Instrucciones:
- Asar los chiles directamente sobre la flama de la estufa, girándolos constantemente hasta que toda la piel esté completamente carbonizada y negra. Usar pinzas.
- Inmediatamente después de asarlos, colocar los chiles en una bolsa de plástico sellada o recipiente tapado por 10-15 minutos para que suden y aflojen la piel.
- Retirar la piel quemada bajo agua fría sin tallar excesivamente. Abrir cada chile, retirar el tallo, las venas y las semillas. Cortar los chiles limpios en tiras finas (rajas) de aproximadamente 1/2 cm de ancho.
- En una sartén a fuego medio, calentar la mantequilla. Agregar la cebolla picada y cocinar hasta que esté transparente (unos 5 minutos). Añadir el ajo y cocinar 1 minuto más.
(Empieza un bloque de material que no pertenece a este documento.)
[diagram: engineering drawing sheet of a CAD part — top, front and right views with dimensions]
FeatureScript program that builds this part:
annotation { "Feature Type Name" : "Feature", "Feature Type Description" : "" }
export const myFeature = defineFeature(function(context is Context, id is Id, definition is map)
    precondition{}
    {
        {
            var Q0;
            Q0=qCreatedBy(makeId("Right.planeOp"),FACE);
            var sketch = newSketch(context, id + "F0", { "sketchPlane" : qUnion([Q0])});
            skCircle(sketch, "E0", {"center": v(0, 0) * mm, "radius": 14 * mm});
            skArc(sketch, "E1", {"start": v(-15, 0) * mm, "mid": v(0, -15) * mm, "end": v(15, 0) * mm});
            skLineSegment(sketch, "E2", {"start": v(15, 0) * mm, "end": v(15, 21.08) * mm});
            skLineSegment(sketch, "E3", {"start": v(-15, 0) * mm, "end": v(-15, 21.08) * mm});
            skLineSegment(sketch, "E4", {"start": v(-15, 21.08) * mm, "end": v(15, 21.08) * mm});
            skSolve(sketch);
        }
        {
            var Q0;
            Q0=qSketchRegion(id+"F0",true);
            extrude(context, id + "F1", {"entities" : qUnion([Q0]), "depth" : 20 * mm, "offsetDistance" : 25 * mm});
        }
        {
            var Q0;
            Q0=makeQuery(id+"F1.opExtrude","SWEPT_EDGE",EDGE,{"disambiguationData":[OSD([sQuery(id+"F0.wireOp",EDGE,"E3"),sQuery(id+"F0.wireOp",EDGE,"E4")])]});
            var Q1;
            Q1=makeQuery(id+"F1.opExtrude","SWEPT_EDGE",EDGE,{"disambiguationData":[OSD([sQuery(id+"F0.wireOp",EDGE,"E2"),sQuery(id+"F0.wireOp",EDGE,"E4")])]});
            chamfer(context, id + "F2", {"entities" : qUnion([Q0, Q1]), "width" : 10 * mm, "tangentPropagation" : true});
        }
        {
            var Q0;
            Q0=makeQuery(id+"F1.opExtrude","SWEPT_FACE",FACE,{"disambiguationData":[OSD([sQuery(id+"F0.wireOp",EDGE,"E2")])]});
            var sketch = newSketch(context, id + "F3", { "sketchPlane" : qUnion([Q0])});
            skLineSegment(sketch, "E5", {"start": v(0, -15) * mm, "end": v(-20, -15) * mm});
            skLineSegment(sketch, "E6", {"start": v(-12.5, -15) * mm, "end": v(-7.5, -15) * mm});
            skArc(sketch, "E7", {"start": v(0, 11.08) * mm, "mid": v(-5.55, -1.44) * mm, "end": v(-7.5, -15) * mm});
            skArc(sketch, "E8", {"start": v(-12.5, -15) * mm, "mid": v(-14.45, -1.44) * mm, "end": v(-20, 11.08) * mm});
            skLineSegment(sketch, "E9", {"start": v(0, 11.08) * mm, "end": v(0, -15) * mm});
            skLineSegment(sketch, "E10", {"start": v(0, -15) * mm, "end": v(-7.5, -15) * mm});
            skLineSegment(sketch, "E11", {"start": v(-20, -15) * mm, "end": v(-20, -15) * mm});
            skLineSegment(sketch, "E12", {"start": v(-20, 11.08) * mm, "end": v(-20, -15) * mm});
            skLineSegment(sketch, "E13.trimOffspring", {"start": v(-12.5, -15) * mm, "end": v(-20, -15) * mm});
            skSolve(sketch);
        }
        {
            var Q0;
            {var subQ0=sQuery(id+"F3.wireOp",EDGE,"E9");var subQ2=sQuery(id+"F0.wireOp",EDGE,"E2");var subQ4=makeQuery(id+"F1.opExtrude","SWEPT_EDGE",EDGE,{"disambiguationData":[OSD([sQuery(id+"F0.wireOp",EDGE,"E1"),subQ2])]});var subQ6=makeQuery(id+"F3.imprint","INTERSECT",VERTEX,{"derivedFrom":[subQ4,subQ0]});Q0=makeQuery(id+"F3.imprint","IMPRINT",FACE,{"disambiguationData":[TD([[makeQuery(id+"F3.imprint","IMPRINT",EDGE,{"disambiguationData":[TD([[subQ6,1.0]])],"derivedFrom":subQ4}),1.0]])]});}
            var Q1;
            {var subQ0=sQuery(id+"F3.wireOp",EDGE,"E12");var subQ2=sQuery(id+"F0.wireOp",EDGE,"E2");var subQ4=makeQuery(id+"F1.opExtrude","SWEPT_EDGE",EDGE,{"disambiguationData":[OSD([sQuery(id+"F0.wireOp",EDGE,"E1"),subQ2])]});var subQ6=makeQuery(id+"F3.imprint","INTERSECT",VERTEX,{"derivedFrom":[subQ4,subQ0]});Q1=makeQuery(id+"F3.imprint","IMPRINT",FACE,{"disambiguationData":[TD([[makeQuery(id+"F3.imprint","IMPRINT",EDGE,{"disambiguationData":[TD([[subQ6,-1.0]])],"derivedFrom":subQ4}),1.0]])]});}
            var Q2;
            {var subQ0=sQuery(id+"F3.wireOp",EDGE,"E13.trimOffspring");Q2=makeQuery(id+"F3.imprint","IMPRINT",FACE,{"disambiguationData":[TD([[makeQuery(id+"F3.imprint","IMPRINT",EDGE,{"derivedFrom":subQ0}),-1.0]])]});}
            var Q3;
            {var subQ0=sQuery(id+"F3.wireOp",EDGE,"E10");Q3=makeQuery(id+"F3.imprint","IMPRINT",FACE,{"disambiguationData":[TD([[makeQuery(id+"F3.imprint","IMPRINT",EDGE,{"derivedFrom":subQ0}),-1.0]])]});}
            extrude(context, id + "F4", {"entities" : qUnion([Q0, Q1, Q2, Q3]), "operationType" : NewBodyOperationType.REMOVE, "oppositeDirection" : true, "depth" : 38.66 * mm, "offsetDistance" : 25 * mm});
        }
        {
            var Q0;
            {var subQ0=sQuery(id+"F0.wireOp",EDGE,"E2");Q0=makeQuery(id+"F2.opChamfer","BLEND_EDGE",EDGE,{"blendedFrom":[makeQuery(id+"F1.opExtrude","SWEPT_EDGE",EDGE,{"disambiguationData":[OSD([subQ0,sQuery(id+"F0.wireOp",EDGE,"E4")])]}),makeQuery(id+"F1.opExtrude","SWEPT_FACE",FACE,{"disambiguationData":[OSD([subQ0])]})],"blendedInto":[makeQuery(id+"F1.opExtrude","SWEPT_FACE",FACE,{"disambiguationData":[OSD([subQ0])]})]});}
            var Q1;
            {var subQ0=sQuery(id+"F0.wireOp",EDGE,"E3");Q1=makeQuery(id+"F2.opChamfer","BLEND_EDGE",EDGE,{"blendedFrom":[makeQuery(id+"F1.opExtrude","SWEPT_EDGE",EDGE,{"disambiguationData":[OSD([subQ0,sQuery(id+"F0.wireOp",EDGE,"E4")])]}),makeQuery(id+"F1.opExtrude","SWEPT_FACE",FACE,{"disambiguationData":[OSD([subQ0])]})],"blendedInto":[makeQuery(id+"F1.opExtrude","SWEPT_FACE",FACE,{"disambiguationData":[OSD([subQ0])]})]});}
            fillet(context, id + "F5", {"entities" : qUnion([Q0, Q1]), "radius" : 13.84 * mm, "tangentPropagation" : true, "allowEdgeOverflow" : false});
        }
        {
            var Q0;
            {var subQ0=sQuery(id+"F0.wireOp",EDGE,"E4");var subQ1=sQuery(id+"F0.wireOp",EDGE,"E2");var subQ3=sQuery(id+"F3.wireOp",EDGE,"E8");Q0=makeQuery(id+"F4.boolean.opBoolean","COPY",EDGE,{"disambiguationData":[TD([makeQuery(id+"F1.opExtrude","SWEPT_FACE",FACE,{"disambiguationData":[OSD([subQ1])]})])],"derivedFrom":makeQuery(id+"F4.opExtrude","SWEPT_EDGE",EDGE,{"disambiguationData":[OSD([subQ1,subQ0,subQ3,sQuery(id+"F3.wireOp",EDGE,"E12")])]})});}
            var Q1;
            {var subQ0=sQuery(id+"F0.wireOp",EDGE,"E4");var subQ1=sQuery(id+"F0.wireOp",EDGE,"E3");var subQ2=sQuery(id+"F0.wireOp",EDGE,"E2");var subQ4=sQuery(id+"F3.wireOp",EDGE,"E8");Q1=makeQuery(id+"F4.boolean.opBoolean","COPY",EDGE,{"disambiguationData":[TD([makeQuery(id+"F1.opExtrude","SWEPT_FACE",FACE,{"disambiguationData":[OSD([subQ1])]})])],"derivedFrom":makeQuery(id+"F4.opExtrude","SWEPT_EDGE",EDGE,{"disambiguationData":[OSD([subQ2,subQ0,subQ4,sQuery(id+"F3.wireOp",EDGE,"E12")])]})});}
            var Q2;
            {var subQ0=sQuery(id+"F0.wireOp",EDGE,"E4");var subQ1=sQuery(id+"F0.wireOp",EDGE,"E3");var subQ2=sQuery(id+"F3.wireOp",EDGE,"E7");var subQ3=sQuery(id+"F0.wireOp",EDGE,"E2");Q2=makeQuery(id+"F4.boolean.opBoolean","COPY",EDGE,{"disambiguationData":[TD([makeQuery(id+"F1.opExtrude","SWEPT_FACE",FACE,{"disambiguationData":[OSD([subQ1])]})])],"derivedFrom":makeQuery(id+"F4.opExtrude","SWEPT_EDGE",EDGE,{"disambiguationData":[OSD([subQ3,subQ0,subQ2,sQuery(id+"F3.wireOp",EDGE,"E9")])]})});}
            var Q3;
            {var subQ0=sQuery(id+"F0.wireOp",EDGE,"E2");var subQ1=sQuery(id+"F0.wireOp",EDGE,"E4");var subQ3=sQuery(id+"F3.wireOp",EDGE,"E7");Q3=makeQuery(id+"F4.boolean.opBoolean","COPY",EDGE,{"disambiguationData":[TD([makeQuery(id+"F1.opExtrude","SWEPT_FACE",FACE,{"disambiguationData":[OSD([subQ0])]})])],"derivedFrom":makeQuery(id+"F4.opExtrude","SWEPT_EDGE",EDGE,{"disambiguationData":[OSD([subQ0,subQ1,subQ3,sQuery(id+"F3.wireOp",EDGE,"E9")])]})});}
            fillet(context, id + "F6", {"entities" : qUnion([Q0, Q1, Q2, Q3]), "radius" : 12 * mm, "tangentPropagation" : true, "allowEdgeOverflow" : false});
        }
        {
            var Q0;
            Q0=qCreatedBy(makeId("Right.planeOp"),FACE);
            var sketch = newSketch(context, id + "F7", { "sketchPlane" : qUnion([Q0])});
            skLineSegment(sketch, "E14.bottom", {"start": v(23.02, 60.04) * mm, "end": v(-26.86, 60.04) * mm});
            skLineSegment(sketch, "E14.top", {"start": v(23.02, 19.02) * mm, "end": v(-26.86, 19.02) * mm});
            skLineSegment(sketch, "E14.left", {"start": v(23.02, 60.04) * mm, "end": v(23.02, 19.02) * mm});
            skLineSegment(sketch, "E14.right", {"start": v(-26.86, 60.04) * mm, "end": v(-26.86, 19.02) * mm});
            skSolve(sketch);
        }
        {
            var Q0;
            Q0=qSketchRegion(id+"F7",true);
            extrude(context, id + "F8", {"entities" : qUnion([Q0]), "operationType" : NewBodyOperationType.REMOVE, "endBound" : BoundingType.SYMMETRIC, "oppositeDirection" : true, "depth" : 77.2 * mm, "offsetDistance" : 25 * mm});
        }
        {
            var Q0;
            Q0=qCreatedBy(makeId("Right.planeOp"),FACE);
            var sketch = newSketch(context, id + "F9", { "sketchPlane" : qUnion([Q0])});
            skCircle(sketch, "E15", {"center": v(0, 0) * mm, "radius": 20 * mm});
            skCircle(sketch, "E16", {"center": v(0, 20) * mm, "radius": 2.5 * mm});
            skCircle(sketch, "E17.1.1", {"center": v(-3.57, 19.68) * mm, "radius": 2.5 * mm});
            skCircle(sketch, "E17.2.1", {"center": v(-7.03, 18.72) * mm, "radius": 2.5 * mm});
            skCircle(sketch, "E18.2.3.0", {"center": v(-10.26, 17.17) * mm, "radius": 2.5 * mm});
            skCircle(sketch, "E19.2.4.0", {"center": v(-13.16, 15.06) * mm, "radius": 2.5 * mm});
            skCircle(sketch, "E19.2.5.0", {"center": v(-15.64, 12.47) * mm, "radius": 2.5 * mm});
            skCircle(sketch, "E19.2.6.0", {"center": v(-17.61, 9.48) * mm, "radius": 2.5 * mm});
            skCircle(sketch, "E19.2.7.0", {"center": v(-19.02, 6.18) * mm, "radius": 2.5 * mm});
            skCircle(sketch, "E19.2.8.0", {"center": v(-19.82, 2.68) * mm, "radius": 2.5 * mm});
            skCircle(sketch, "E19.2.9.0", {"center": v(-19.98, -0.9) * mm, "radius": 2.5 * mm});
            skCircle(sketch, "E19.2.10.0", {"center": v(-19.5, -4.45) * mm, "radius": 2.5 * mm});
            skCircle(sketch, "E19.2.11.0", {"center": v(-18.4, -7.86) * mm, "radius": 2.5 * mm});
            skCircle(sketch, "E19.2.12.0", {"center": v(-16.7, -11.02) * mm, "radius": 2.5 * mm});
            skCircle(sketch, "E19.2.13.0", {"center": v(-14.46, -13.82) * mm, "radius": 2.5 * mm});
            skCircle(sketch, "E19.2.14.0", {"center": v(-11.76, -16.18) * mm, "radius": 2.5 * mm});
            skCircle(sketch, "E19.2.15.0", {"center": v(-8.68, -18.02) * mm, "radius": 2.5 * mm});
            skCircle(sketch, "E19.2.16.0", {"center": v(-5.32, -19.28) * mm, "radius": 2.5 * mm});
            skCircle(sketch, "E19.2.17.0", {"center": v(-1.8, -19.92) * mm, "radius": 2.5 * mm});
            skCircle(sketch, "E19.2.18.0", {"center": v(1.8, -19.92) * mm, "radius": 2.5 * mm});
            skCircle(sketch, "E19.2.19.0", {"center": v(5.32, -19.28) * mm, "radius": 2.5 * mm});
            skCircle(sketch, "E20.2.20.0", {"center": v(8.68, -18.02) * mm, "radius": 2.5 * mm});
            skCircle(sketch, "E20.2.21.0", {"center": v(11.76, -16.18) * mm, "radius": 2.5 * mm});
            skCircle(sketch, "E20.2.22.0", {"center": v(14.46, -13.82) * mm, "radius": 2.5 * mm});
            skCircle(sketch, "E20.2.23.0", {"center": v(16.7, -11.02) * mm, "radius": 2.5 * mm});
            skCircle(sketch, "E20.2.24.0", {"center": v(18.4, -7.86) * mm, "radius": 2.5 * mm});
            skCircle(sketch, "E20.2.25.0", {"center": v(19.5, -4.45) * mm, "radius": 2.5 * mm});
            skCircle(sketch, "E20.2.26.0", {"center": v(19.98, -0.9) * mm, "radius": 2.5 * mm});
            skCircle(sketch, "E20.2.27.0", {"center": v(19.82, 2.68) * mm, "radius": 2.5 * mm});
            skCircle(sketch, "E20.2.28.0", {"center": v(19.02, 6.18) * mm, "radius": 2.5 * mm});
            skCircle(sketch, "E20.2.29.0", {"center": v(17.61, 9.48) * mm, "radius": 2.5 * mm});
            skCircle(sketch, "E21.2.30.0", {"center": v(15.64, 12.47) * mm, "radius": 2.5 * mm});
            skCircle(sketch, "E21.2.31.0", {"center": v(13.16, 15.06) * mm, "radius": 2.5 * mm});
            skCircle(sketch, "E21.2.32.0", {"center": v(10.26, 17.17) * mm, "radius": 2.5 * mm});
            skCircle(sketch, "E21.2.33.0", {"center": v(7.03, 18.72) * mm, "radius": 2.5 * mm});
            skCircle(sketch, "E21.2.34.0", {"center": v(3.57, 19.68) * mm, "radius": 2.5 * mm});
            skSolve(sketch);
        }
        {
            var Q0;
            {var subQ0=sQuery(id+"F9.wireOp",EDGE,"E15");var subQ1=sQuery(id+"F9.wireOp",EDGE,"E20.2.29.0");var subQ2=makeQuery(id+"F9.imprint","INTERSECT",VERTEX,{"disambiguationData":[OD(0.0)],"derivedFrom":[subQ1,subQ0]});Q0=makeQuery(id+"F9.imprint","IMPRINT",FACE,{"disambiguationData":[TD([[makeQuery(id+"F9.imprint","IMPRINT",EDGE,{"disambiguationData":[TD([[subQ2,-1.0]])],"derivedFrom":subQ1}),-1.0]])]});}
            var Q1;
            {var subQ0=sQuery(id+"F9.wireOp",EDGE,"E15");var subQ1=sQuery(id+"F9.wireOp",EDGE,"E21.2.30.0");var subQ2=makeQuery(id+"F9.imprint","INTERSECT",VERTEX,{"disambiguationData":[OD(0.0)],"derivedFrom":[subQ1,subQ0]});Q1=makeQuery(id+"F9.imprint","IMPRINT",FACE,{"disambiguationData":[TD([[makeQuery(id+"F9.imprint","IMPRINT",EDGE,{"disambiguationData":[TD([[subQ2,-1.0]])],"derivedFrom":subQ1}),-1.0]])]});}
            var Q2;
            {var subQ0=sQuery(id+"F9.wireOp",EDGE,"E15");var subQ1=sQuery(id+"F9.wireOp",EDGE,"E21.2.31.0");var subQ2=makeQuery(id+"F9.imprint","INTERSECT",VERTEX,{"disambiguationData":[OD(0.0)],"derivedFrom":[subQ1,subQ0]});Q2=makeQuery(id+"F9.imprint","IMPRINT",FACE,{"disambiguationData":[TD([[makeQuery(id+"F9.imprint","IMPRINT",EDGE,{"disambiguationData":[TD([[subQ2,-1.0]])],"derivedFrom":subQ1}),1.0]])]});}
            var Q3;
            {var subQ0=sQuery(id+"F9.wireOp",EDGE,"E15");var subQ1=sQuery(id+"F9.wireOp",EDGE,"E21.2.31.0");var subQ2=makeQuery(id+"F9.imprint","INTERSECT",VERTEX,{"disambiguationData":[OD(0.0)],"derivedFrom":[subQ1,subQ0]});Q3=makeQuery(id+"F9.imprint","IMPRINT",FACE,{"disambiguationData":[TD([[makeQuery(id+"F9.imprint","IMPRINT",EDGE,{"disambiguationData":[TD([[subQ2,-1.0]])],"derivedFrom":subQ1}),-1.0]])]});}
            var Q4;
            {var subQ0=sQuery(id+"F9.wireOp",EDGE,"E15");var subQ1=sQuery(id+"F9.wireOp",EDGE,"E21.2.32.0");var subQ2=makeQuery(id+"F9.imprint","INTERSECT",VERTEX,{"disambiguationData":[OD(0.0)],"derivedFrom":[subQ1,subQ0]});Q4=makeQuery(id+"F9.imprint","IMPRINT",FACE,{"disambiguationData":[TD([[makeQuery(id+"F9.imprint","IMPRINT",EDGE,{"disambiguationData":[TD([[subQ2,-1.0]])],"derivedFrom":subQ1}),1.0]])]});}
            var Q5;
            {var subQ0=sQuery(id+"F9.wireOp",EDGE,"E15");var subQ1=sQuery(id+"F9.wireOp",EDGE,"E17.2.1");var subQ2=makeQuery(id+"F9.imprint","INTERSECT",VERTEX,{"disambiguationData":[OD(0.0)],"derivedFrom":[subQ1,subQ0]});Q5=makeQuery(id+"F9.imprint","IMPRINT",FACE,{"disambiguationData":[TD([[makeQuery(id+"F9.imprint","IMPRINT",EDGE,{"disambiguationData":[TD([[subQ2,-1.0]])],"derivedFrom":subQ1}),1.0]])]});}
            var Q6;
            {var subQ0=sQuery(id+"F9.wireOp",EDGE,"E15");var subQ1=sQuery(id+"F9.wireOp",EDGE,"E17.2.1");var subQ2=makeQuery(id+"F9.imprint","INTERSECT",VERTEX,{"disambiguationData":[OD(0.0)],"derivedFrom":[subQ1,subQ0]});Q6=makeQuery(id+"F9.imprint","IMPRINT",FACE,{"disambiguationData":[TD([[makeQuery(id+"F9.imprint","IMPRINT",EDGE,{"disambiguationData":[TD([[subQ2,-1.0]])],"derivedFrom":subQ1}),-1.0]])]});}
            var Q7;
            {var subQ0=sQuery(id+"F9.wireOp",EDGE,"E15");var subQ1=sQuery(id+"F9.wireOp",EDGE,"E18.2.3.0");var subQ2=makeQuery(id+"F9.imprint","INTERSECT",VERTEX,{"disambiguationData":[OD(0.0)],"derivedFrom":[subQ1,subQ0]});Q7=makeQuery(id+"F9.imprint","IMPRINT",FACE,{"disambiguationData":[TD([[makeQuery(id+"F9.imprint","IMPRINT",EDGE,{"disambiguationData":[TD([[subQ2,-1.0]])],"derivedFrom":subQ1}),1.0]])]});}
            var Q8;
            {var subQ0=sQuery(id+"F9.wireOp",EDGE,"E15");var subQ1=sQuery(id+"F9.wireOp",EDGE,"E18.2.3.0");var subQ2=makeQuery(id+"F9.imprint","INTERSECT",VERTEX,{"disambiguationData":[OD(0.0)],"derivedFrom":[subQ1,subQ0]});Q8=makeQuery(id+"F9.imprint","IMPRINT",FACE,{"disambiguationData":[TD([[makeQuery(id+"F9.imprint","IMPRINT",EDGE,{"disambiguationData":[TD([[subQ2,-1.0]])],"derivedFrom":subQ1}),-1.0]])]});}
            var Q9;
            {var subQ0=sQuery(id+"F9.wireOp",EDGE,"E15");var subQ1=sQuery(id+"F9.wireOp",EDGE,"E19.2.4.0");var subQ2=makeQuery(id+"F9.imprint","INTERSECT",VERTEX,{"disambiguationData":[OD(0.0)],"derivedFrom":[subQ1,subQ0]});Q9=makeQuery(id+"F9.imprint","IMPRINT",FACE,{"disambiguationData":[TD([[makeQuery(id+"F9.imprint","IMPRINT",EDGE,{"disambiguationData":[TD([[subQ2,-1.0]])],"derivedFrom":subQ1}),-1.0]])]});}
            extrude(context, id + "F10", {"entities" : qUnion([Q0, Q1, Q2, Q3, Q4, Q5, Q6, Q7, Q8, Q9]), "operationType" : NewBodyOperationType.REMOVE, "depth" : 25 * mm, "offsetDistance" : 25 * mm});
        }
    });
- Incorporar las rajas de chile poblano al sofrito. Cocinar por 3-5 minutos revolviendo. Sazonar con sal y pimienta.
- Reducir el fuego a bajo. Verter la crema mexicana y revolver suavemente. Si es necesario, añadir un poco de caldo de pollo para aligerar la consistencia.
- Cocinar a fuego muy bajo durante 5 minutos. Probar y ajustar la sazón. Si es necesario, añadir la pizca de azúcar para equilibrar.
- Retirar del fuego e incorporar la mitad del queso rallado, revolviendo hasta que se incorpore ligeramente.
- Servir caliente, espolvoreando el resto del queso fresco o cotija por encima.